O Estado de São Paulo, n.46382, 13/10/2020. Metrópole, p.A18

 

Soltura de líder do PCC pode ir a plenário do STF

Amanda Pupo

13/10/2020

 

 

Liberação de traficante por juiz do Supremo motivou polêmica; outro preso por tráfico já usou caso como exemplo para pedir saída

A polêmica sobre a soltura de um dos chefes do Primeiro Comando da Capital (PCC) levou ministros das cortes superiores a defenderem que o tema seja analisado pelo plenário do Supremo Tribunal Federal (STF). A ideia é uniformizar o entendimento sobre a lei que possibilitou a saída da prisão de André do Rap. O ministro Marco Aurélio Mello usou a regra, aprovada em 2019, como critério para soltar o traficante – medida revogada dias depois pelo presidente do STF, Luiz Fux. André do Rap já havia deixado a cadeia e agora está foragido. O assunto pode chegar ao plenário caso Fux decida levar para análise dos colegas o processo do traficante.

Aprovada pelo Congresso e sancionada pelo presidente Jair Bolsonaro em dezembro, a nova regra sobre prisão preventiva mudou o Código de Processo Penal.

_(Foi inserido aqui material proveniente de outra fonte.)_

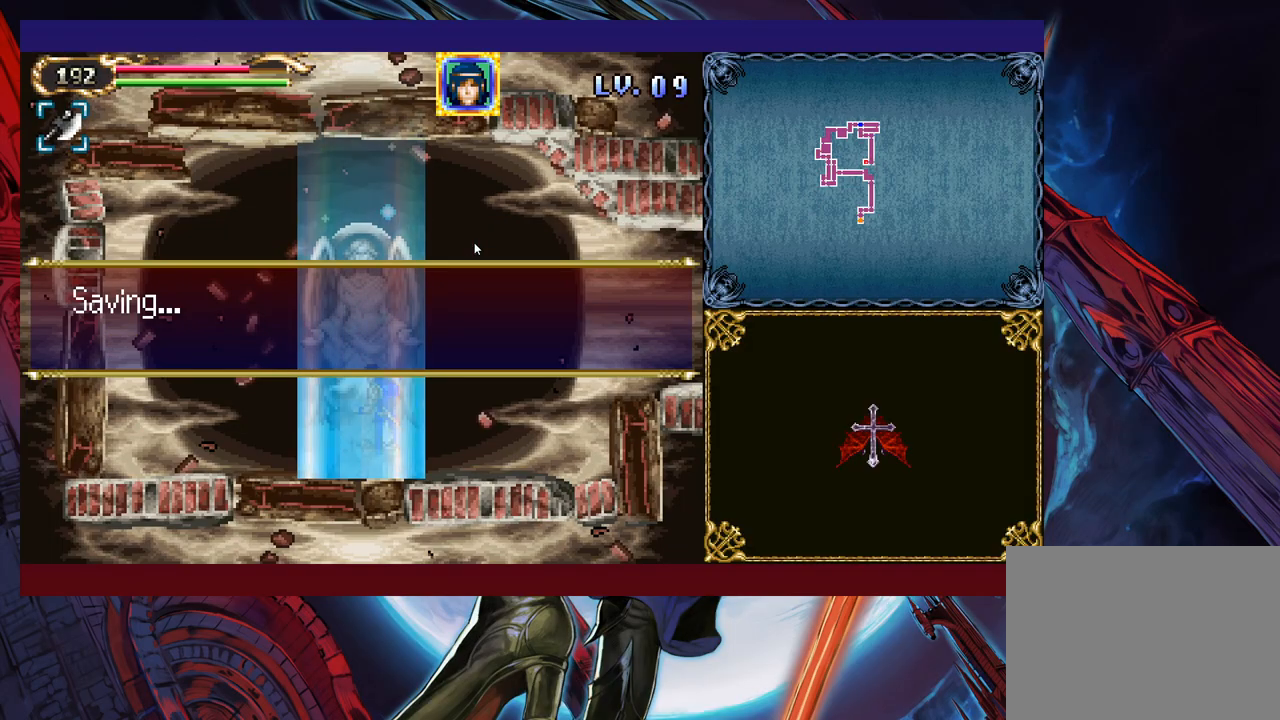
{"buttons": [], "left_stick": "center", "events": [[83, "A", "down"], [133, "A", "up"], [183, "A", "down"], [333, "A", "up"]]}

O novo trecho diz que a prisão preventiva deve ser reavaliada pelo juiz a cada 90 dias, sob pena de se tornar ilegal.

Esse item do pacote anticrime não estava na versão original enviada pelo ex-ministro da Justiça e Segurança Pública Sergio Moro e foi incluída pelos parlamentares. Moro disse ter posição contrária ao trecho. O Planalto não se manifestou.

Segundo a defesa de André do Rap apresentada ao STF, esse prazo já havia estourado, o que abriu caminho para que Mello liberasse o acusado, preso desde setembro por tráfico de drogas. Especialistas temem que o caso abra precedentes.

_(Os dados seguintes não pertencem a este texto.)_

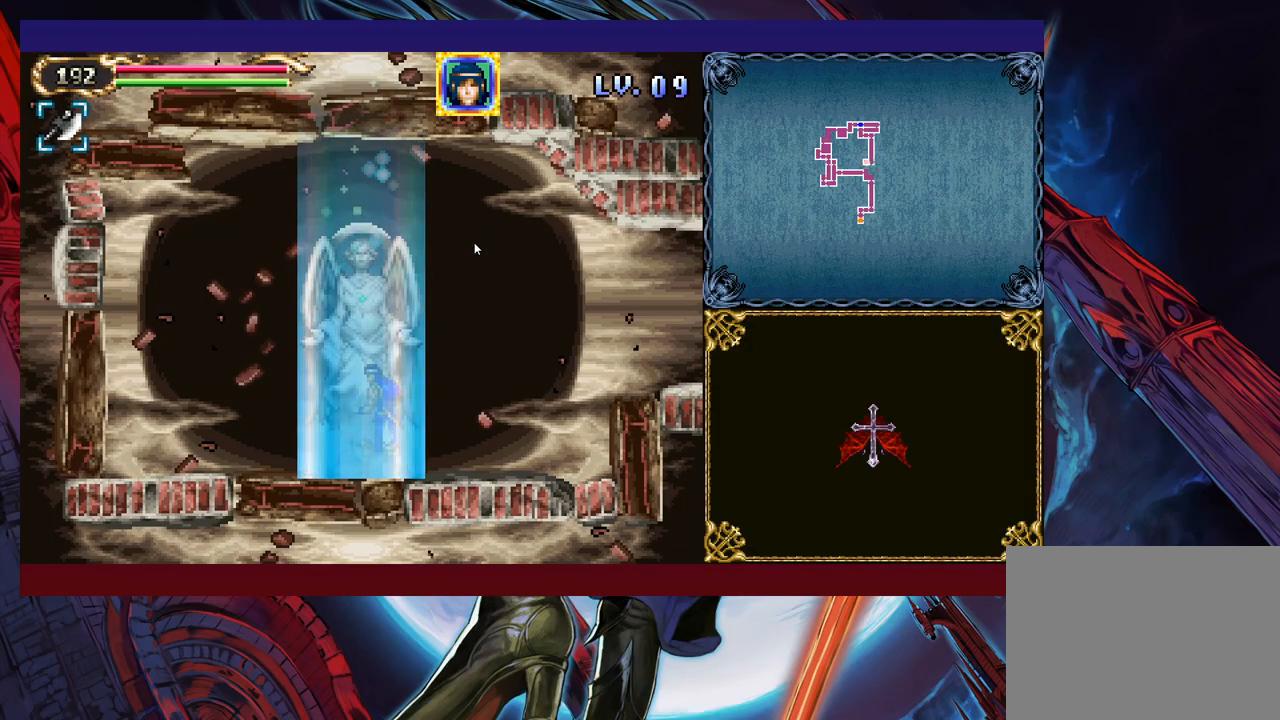
{"buttons": [], "left_stick": "right", "events": [[383, "left_stick", "right"]]}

Ontem, a defesa do também traficante Gilcimar de Abreu, o Poocker, usou o caso de André como exemplo para pedir liberdade. Poocker foi condenado na mesma ação que André e sentenciado a oito anos e dois meses em regime inicial fechado.

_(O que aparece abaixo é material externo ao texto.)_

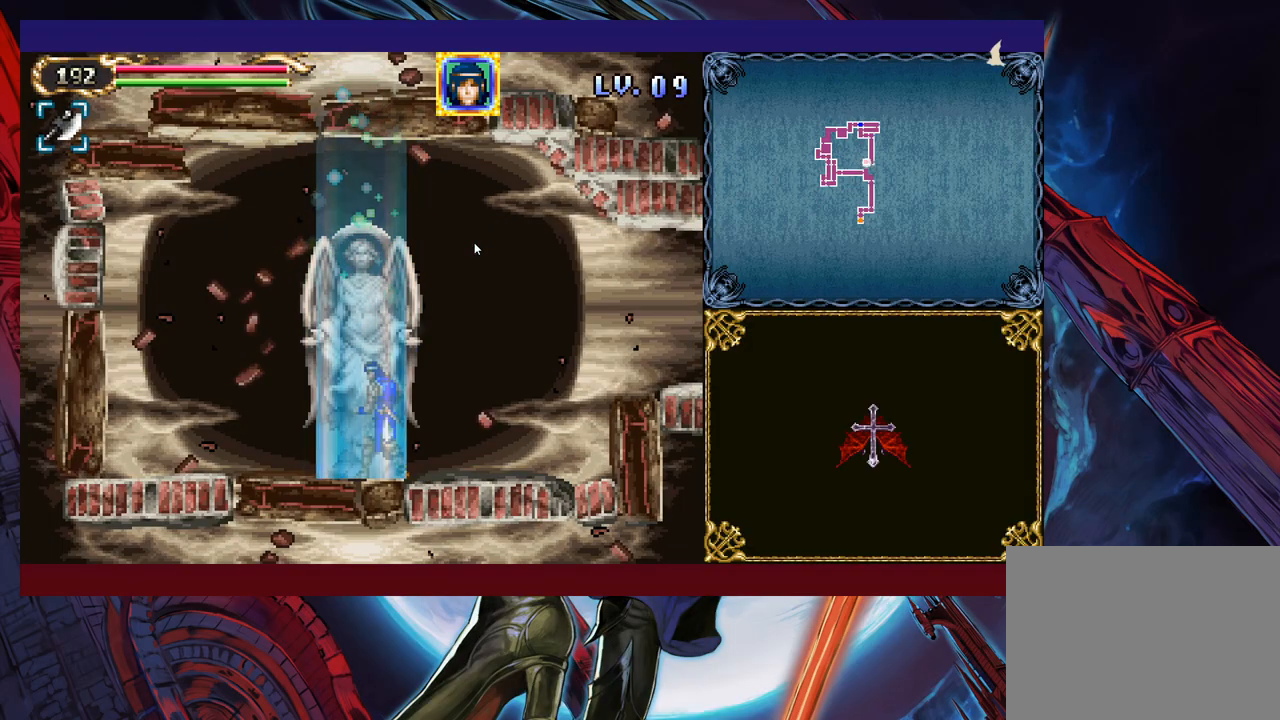
{"buttons": [], "left_stick": "right", "events": []}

Na avaliação de ministros do STF e do Superior Tribunal de Justiça (STJ) ouvidos reservadamente pela reportagem, o item do pacote anticrime deixa pontas soltas que precisam ser esclarecidas pelo plenário do Supremo e, assim, impedir que a controvérsia se repita.

Uma das linhas que devem ser defendidas caso o tema seja analisado pelo colegiado é que a soltura não é automática caso a prisão não seja reavaliada em 90 dias. Um magistrado pontuou que cada caso deve depender de avaliação individual e de pedidos de manifestação por parte do Ministério Público e do juiz responsável pelo processo. Para este ministro, a lei é importante para combater a cultura de prazos demasiados em prisões preventivas, mas não pode ser aplicada sem parâmetros.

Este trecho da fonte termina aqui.